REQUIRED WORK: For this exercise, return all the data word for word, with images left out.

DATASET EXTRACT:
□ □ □

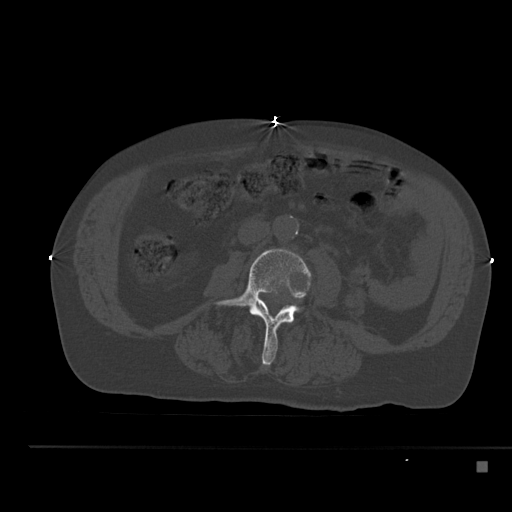
CT including the spine, one axial slice. Position 162 of 517 along the scan axis. Reconstruction kernel Br40s. Bone window (W 1800 / L 400 HU). 1.5 mm slice thickness. 512 × 512 image matrix. Patient: male, 70 years. From the clinical record (not read from this slice): primary cancer: renal; vertebrae with lytic lesions (as recorded): T4, T6, T10, T12, L3, L4, L5.
Structures marked on this image (semi-automatically segmented with operator editing):
- L3 vertebra: bounding box <215,249,311,366> (left, top, right, bottom; pixels)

□ □ □

THE ANSWER:
CT including the spine, one axial slice. Position 162 of 517 along the scan axis. Reconstruction kernel Br40s. Bone window (W 1800 / L 400 HU). 1.5 mm slice thickness. 512 × 512 image matrix. Patient: male, 70 years. From the clinical record (not read from this slice): primary cancer: renal; vertebrae with lytic lesions (as recorded): T4, T6, T10, T12, L3, L4, L5.
Structures marked on this image (semi-automatically segmented with operator editing):
- L3 vertebra: bounding box <215,249,311,366> (left, top, right, bottom; pixels)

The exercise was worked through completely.